Characterization of 7-amino-4-methylcoumarin as an effective antitubercular agent: structure-activity relationships

• Published in: Journal of antimicrobial chemotherapy Vol. 66; no. 11; pp. 2543 - 2555
• Main Authors: Tandon, Rashmi, Ponnan, Prija, Aggarwal, Neha, Pathak, Rakesh, Baghel, Anil S., Gupta, Garima, Arya, Anu, Nath, Mahendra, Parmar, Virinder S., Raj, Hanumantharao G., Prasad, Ashok K., Bose, Mridula
• Format: Journal Article
• Language: English
• Published: Oxford Oxford University Press 01.11.2011; Oxford Publishing Limited (England)

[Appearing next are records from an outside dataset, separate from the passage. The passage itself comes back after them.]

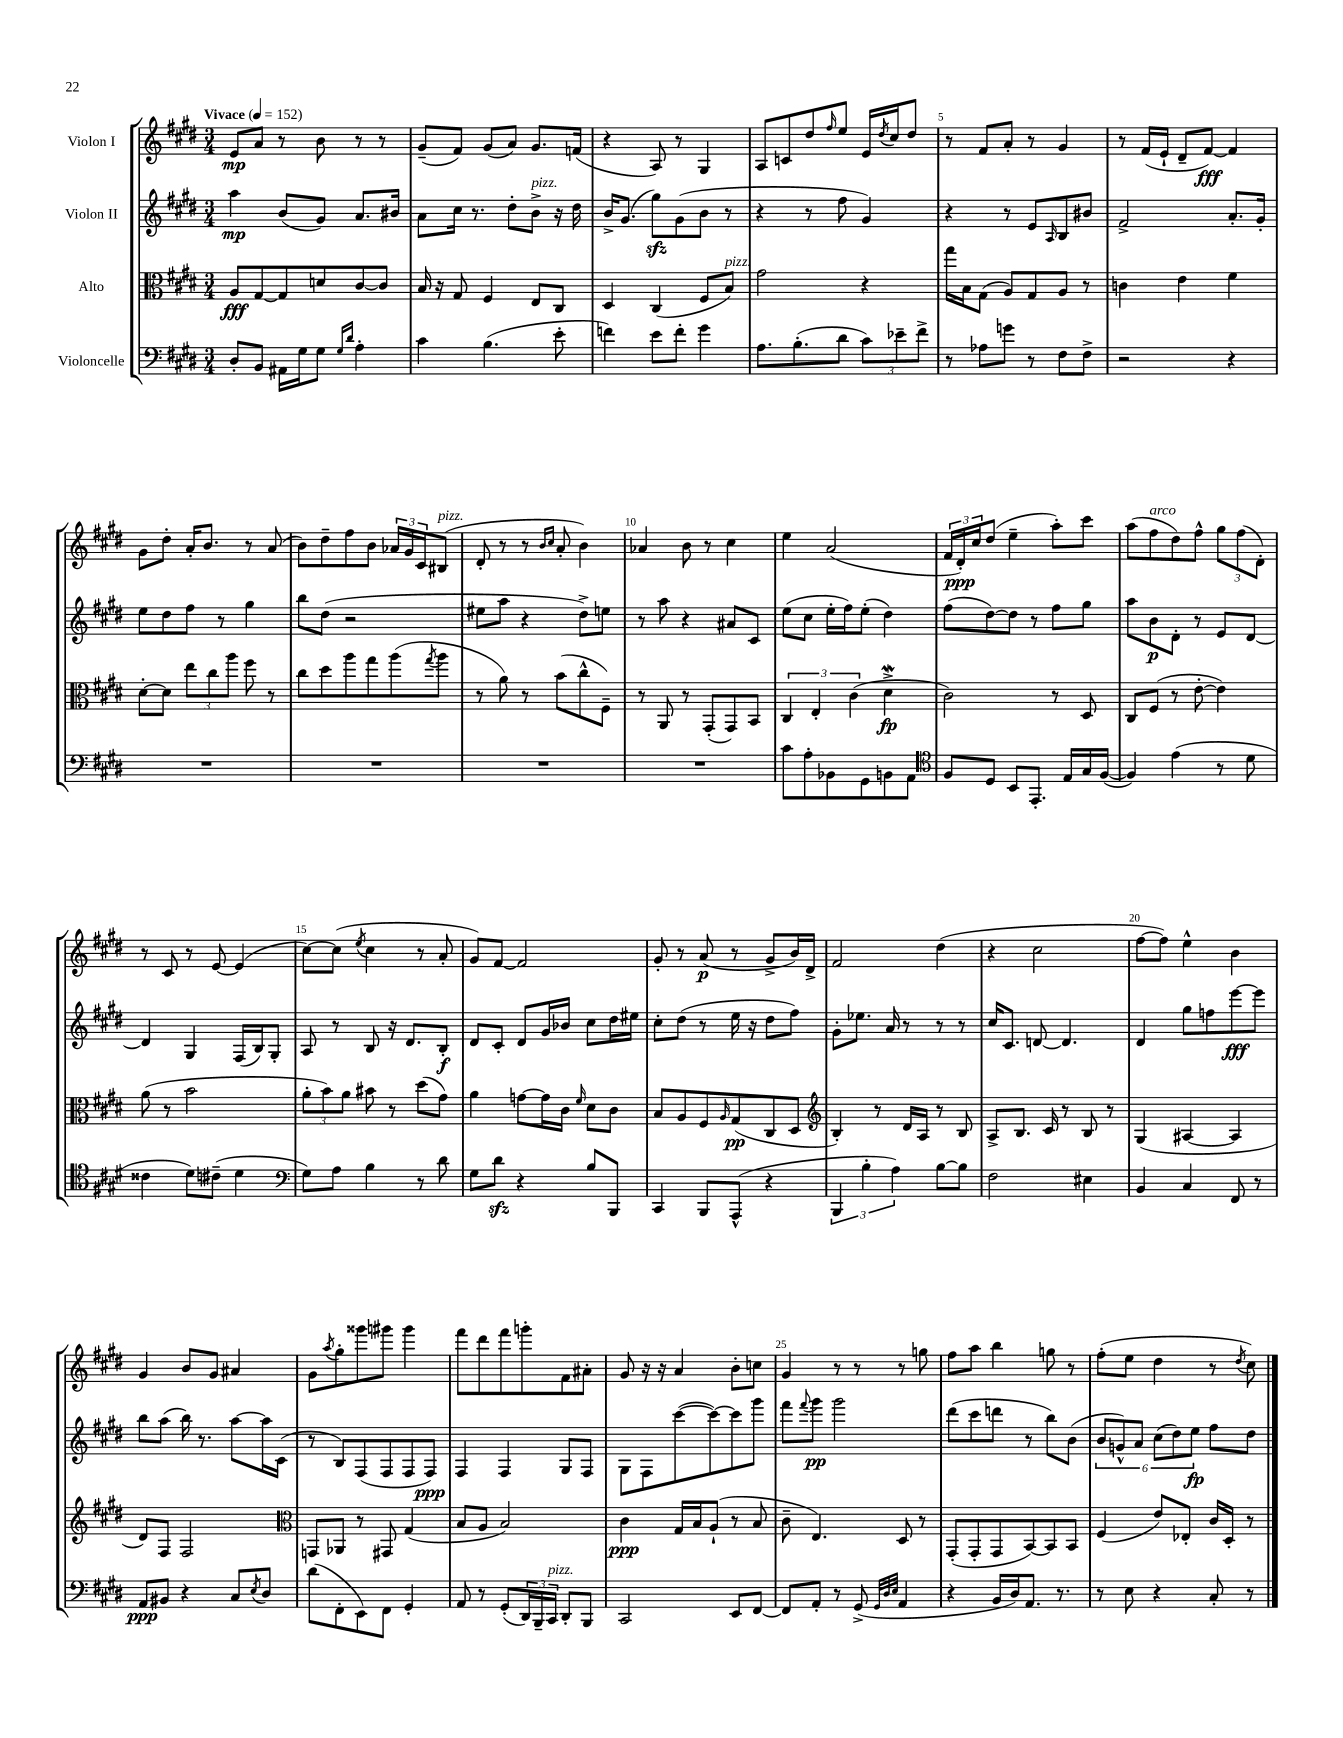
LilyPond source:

<<
\new StaffGroup <<
\new Staff = "s0" \with { instrumentName = "Violon I" } {
    \clef treble \key e \major \numericTimeSignature \time 3/4 \tempo "Vivace" 4 = 152
    e'8\mp a'8 r8 b'8 r8 r8 |
    gis'8--( fis'8) gis'8( a'8) gis'8. f'16( |
    r4 a8) r8 gis4 |
    a8 c'8 dis''8 \grace { fis''16 } e''8 e'16 \acciaccatura { dis''8 } cis''16 dis''8 |
    r8 fis'8 a'8-. r8 gis'4 |
    r8 fis'16( e'16-! dis'8-- fis'8~\fff) fis'4 |
    gis'8 dis''8-. a'16-. b'8. r8 a'8( |
    b'8) dis''8-- fis''8 b'8 \tuplet 3/2 { aes'16 gis'16 cis'16 } bis8^\markup { \italic "pizz." }( |
    dis'8-. r8 r8 \grace { b'16 cis''16 } a'8-. b'4) |
    aes'4 b'8 r8 cis''4 |
    e''4 a'2( |
    \tuplet 3/2 { fis'16 dis'16-.\ppp) cis''16 } dis''8( e''4-- a''8-.) cis'''8 |
    a''8( fis''8^\markup { \italic "arco" } dis''8) fis''8-^ \tuplet 3/2 { gis''8 fis''8( dis'8-.) } |
    r8 cis'8 r8 e'8~ e'4( |
    cis''8~) cis''8( \acciaccatura { e''8 } cis''4 r8 a'8-. |
    gis'8) fis'8~ fis'2 |
    gis'8-. r8 a'8\p( r8 gis'8-> b'16) dis'16-> |
    fis'2 dis''4( |
    r4 cis''2 |
    fis''8~ fis''8) e''4-^ b'4 |
    gis'4 b'8 gis'8 ais'4 |
    gis'8 \acciaccatura { a''8 } gis''8-. gisis'''8 gis'''8 gis'''4 |
    fis'''8 dis'''8 fis'''8 g'''8-. fis'8 ais'8-. |
    gis'8 r16 r16 a'4 b'8-. c''8 |
    gis'4 r8 r8 r8 g''8 |
    fis''8 a''8 b''4 g''8 r8 |
    fis''8-.( e''8 dis''4 r8 \acciaccatura { dis''8 } cis''8) \bar "|." |
}
\new Staff = "s1" \with { instrumentName = "Violon II" } {
    \clef treble \key e \major \numericTimeSignature \time 3/4
    a''4\mp b'8( gis'8) a'8. bis'16 |
    a'8 cis''16 r8. dis''8-. b'8->^\markup { \italic "pizz." } r16 dis''16 |
    b'16-> gis'8.( gis''8\sfz) gis'8( b'8 r8 |
    r4 r8 fis''8 gis'4) |
    r4 r8 e'8 \grace { a16 } b8 bis'8 |
    fis'2-> a'8.-. gis'16-. |
    e''8 dis''8 fis''8 r8 gis''4 |
    b''8 dis''8( r2 |
    eis''8 a''8 r4 dis''8->) e''8 |
    r8 a''8 r4 ais'8 cis'8 |
    e''8( cis''8 e''16-. fis''16) e''8-.( dis''4) |
    fis''8( dis''8~) dis''8 r8 fis''8 gis''8 |
    a''8 b'8\p dis'8-. r8 e'8 dis'8~ |
    dis'4 gis4 fis16( b16) gis8-. |
    a8 r8 b8 r16 dis'8. b8-.\f |
    dis'8 cis'8-. dis'8 gis'16 bes'16 cis''8 dis''16 eis''16 |
    cis''8-. dis''8( r8 e''16 r16 dis''8 fis''8) |
    gis'8-. ees''8. a'16 r8 r8 r8 |
    cis''16 cis'8. d'8~ d'4. |
    dis'4 gis''8 f''8 e'''8~\fff e'''8 |
    b''8 a''8( b''16) r8. a''8~ a''16 cis'16( |
    r8 b8) fis8( fis8 fis8 fis8\ppp) |
    fis4 fis4 gis8 fis8 |
    gis8 fis8 cis'''8~( cis'''8~) cis'''8 gis'''8 |
    fis'''8 \appoggiatura { fis'''8 } gis'''8\pp gis'''2 |
    dis'''8( cis'''8 d'''8 r8 b''8) b'8( |
    \tuplet 6/4 { b'8 g'8-^) a'8 cis''8( dis''8) e''8\fp } fis''8 dis''8 \bar "|." |
}
\new Staff = "s2" \with { instrumentName = "Alto" } {
    \clef alto \key e \major \numericTimeSignature \time 3/4
    a8\fff gis8~ gis8 d'8 cis'8~ cis'8 |
    b16 r16 gis8 fis4 e8 cis8 |
    dis4 cis4( fis8 b8^\markup { \italic "pizz." }) |
    gis'2 r4 |
    gis''16 b16 gis8( a8) gis8 a8 r8 |
    c'4 e'4 fis'4 |
    dis'8~-. dis'8 \tuplet 3/2 { e''8 cis''8 a''8 } fis''8 r8 |
    cis''8 dis''8 a''8 gis''8 a''8( \acciaccatura { gis''8 } a''8 |
    r8 a'8) r8 b'8( cis''8-^ fis8--) |
    r8 a,8 r8 gis,8-.( gis,8) b,8 |
    \tuplet 3/2 { cis4 e4-. cis'4( } dis'4->\mordent\fp |
    cis'2) r8 dis8 |
    cis8 fis8( r8 e'8~-. e'4) |
    a'8( r8 b'2 |
    \tuplet 3/2 { a'8-. b'8) a'8 } bis'8 r8 dis''8( gis'8) |
    a'4 g'8~ g'16 cis'16 \grace { fis'16 } dis'8 cis'8 |
    b8 a8 fis8 \grace { a16 } gis8\pp( cis8 dis8 |
    \clef treble b4-.) r8 dis'16 a16 r8 b8 |
    a8-> b8. cis'16 r8 b8 r8 |
    gis4( ais4~ ais4 |
    dis'8) fis8 fis2 |
    \clef alto g,8 aes,8 r8 gis,8 gis4( |
    b8 a8 b2) |
    cis'4\ppp gis16 b16 a8-!( r8 b8 |
    cis'8-- e4.) dis8 r8 |
    gis,8-.( gis,8-. gis,8 b,8~) b,8 b,8 |
    fis4( e'8) ees8-. cis'16 dis16-. r8 \bar "|." |
}
\new Staff = "s3" \with { instrumentName = "Violoncelle" } {
    \clef bass \key e \major \numericTimeSignature \time 3/4
    dis8-. b,8 ais,16 gis16 gis8 \grace { gis16 dis'16 } a4-. |
    cis'4 b4.( e'8-. |
    f'4) e'8 f'8-. gis'4 |
    a8. b8.-.( dis'8 \tuplet 3/2 { cis'8) ees'8-- fis'8-> } |
    r8 aes8 g'8 r8 fis8 fis8-> |
    r2 r4 |
    R2. |
    R2. |
    R2. |
    R2. |
    cis'8 a8-. bes,8 gis,8 b,8 a,8 |
    \clef tenor fis8 dis8 b,8 e,8.-. e16 gis16 fis16~( |
    fis4) e'4( r8 dis'8 |
    cisis'4 dis'8) cis'8--( dis'4 |
    \clef bass gis8) a8 b4 r8 dis'8 |
    gis8 dis'8\sfz r4 b8 b,,8 |
    cis,4 b,,8 a,,8-^( r4 |
    \tuplet 3/2 { b,,4 b4-. a4) } b8~ b8 |
    fis2 eis4 |
    b,4 cis4 fis,8 r8 |
    a,8\ppp bis,8 r4 cis8 \acciaccatura { e8 } dis8 |
    dis'8( fis,8-. e,8) fis,8 gis,4-. |
    a,8 r8 gis,8-.( \tuplet 3/2 { dis,16) b,,16-- cis,16^\markup { \italic "pizz." } } dis,8-. b,,8 |
    cis,2 e,8 fis,8~ |
    fis,8 a,8-. r8 gis,8->( \grace { gis,32 dis32 e32 } a,4 |
    r4 b,16 dis16) a,8. r8. |
    r8 e8 r4 cis8-. r8 \bar "|." |
}
>>
>>
\layout { \context { \Score \override BarNumber.break-visibility = ##(#f #t #t) barNumberVisibility = #(every-nth-bar-number-visible 5) } }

• Subjects: Antibiotics. Antiinfectious agents. Antiparasitic agents; Antitubercular Agents - pharmacology; Biological and medical sciences; Cell Wall - drug effects; Chemical compounds; Coumarins - chemistry; Coumarins - pharmacology; Cytotoxicity; Drug resistance; Drug Resistance, Multiple, Bacterial; Drug Synergism; Ethambutol - pharmacology; Gram-positive bacteria; Isoniazid - pharmacology; Medical sciences; Microbial Sensitivity Tests; Mycobacterium tuberculosis; Mycobacterium tuberculosis - drug effects; Mycolic Acids - metabolism; Pharmacology. Drug treatments; Prescription drugs; Rifampin - pharmacology; Streptomycin - pharmacology; Structure-Activity Relationship; cell-wall attacking; synergy; amino coumarins; multidrug resistant; Coumarine derivatives; Coumarin; Cell wall; Characterization; Structure activity relation; Efficiency; Multiple resistance; Antituberculous agent; Antibacterial agent
• ISSN: 0305-7453; 1460-2091
• DOI: 10.1093/jac/dkr355

Objectives The objective of the present study was to evaluate the antitubercular activity of amino and acyl amino derivatives of coumarins when used alone and in combination with isoniazid, rifampicin, streptomycin or ethambutol, and to decipher the mode of action of the most effective agent. Methods A series of amino and acyl amino coumarins were synthesized and screened for activity against the Mycobacterium tuberculosis H37Rv strain. These compounds were further evaluated by standard assay procedures to determine their MBCs, fractional inhibitory concentration index values and cytotoxicities. The MICs for a susceptible and a multidrug-resistant clinical isolate of M. tuberculosis were also determined. Electron and fluorescence microscopy of the test compound-treated mycobacterial samples were also carried out in an attempt to find out the target of action. Results 7-Amino-4-methylcoumarin (7-amino-4-methyl-2H-chromen-2-one; NA5) displayed the lowest MIC of 1 mg/L against not only H37Rv but also the susceptible as well as the multidrug-resistant clinical isolates. Certain acyl amino coumarins were also found to inhibit the aforementioned strains and isolates with MICs in the range of 1.0-3.5 mg/L. They were also found to act in synergy with isoniazid/rifampicin. Electron microscopy revealed the cell-wall-attacking characteristic of these compounds, while fluorescence microscopy indicated that mycolic acid might be the target of action. Conclusions The present study clearly demonstrated the in vitro antitubercular potential of the novel drug candidate NA5. Further studies are warranted to establish the in vivo efficacy and therapeutic potential of NA5.